Figure 1. Visual representation of the hypothesis that males will have higher levels of genetic relatedness than females because females likely have larger dispersal distances.

Figure 1. Visual representation of the hypothesis that males will have higher levels of genetic relatedness than females because females likely have larger dispersal distances.

C. METHODS

Planned Sample

DNA from 57 great-tailed grackles was obtained from wild adults (n=40 adult females, n=17 adult males, juvenile samples were excluded because they had not yet dispersed) caught in Tempe, Arizona, USA (see Fig 2 for a map). These individuals were either immediately released, or temporarily brought into aviaries for behavioral testing and then released back to the wild.

Figure 2. Map displaying the sampling locations of grackles on the ASU campus and the number of individuals trapped at each location as part of this project.

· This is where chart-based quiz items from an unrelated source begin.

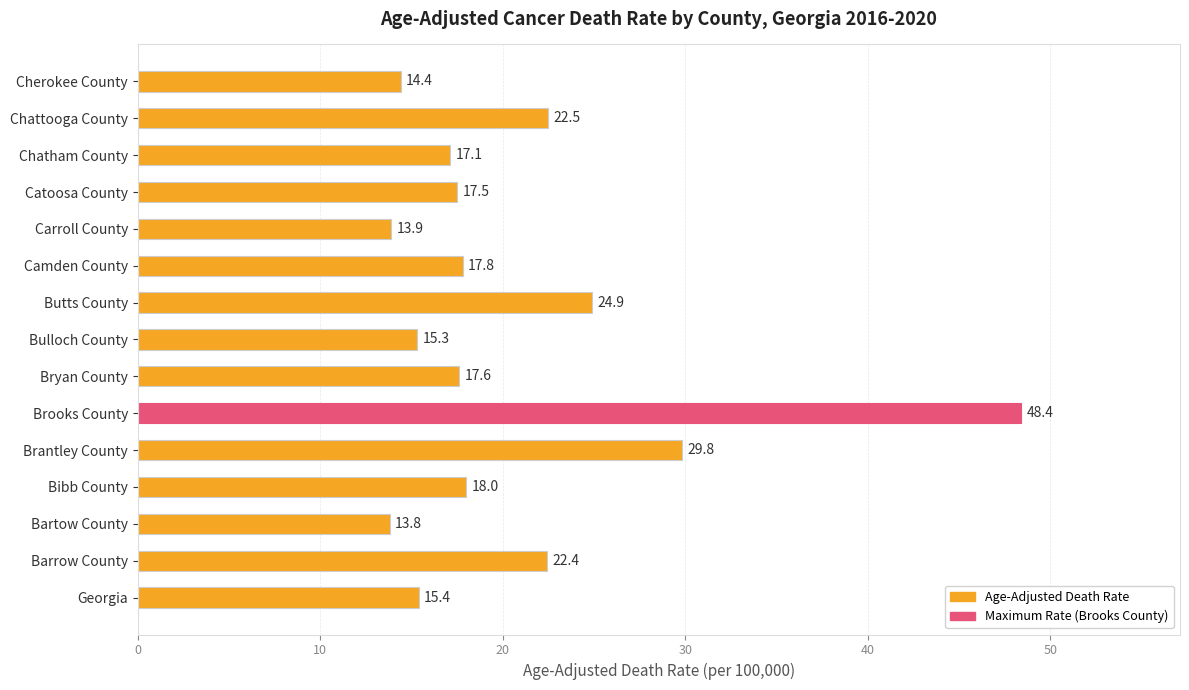

What is the sum of all values?

308.8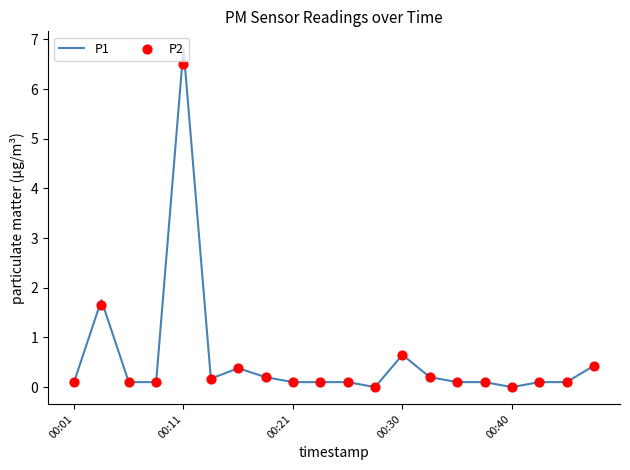

What is the total value across all series at 9?

0.2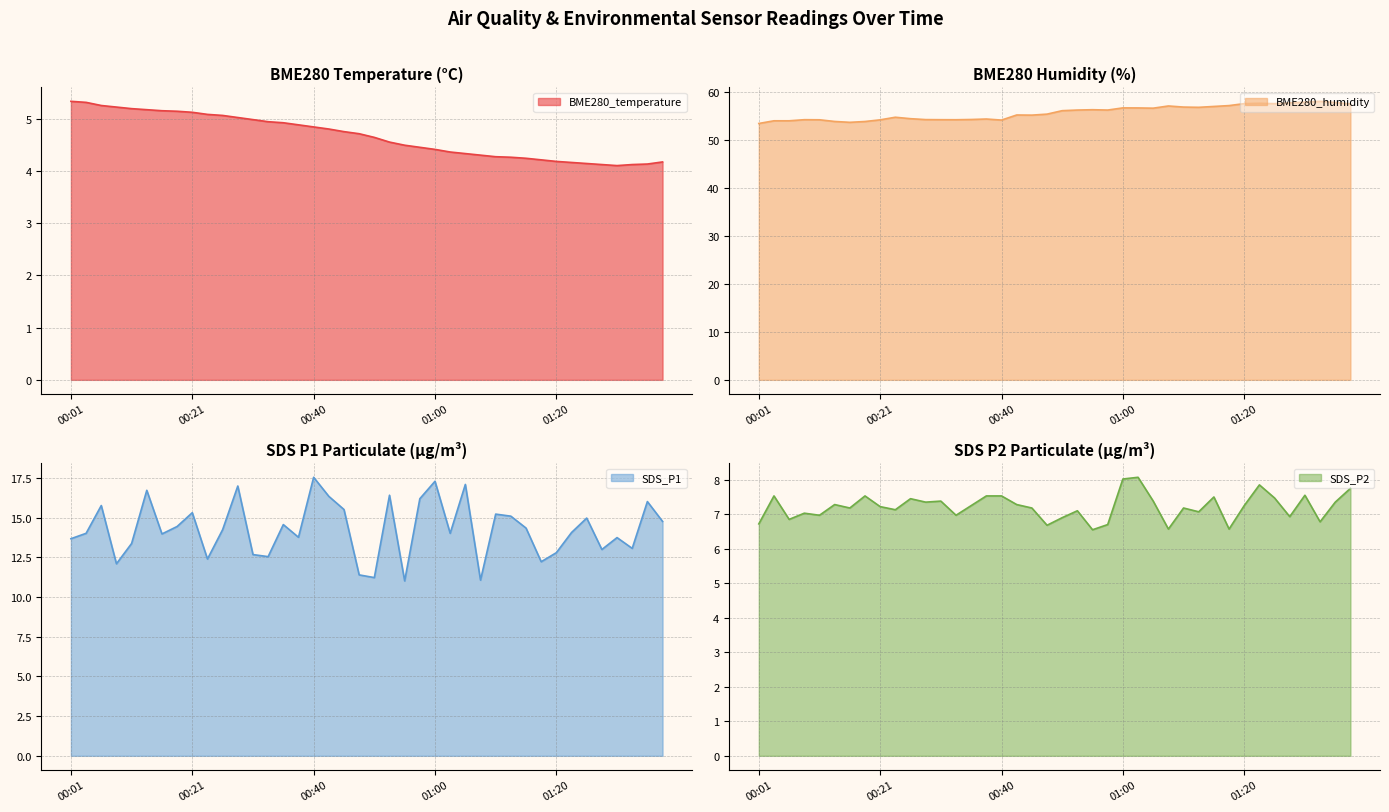

At how many categories does at least one series exceed 4?

40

Figure 2. Map displaying the sampling locations of grackles on the ASU campus and the number of individuals trapped at each location as part of this project.

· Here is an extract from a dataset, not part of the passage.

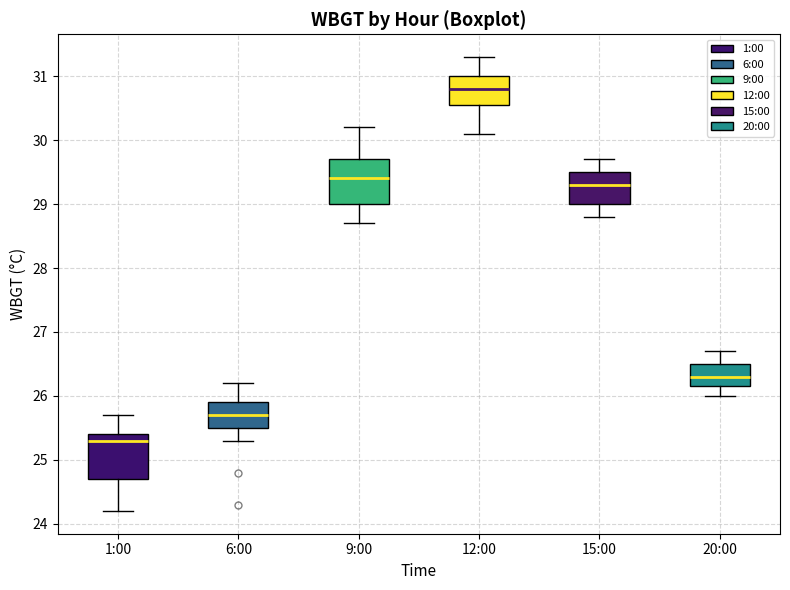

Where does the upper whisker of the box for 9:00 end on the y-axis? The values are not printed on the chart, so give them approximately, as read against the axis.

30.2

The larger number of females than males in our sample appears to reflect the adult sex ratio at this study site. To estimate the sex ratio at the field site, we counted the number of females and males that were trapped in mist nets since the beginning of our study (September 2017 - October 2019). This trapping method likely does not elicit a sex bias in terms of which sex is caught because the nets are invisible. Therefore, if one sex is more neophobic than the other, both sexes are likely to be trapped using this method. A total of 26 females and 11 males were trapped using mist nets (a ratio of 2.36 females per 1 male), which is very similar to the sex ratio in our sample consisting of 40 females and 17 males (2.35 females per 1 male).

Females were caught at all but one site, such that comparisons are possible of the genetic relatedness of pairs of females trapped at various distances from each other. Males were not caught at all trap sites, but there are several sites at which multiple males were caught and sufficient sites for comparisons of males that were caught close to each other, at intermediate, and at long distances (Figure 3).